• [TEXT]
== == ==
Mutual Information

Mutual information of two random variables \(X\) and \(Y\) is a measure of the mutual independence between them. It quantifies the amount of information obtained about one random variable by observing the other random variable. It is defined as \[ I(X;Y) = \sum_{(x,y) \in X \times Y} p(x,y) \log \frac{p(x,y)}{p(x)p(y)} \] By its definition, \[ \begin{gather} I(X;Y) = I(Y;X) \\ I(X;Y) = D_{KL}(p_{(X, Y)}|| p_X \otimes p_Y) \\ I(X;Y) = H(X) - H(X|Y) = H(Y) - H(Y|X) \end{gather} \]

Gaussian Case

To better illustrate the formula of mutual information between two Gaussian-distributed random variables \(X\) and \(Y\). We can concatenate them to form, say an \(n\)-dimensional random variable \(Z\), which is also Gaussian-distributed. Then the mutual information between \(X\) and \(Y\) can be computed as: \[ I(X;Y) = \frac 1 2 \log \frac{\det \Sigma_X \det \Sigma_Y}{\det \Sigma_Z} \] The key to the derivation is that mutual information is the KL-divergence between the joint distribution and the product of the marginal distributions.
== == ==
• [PROVIDED DATA]
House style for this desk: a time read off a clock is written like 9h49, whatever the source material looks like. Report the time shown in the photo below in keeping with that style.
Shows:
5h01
== == ==
In the mutual information text, what does mutual information quantify? The lines above were taken from a different source than the text on mutual information.

It quantifies the amount of information obtained about one random variable by observing the other random variable.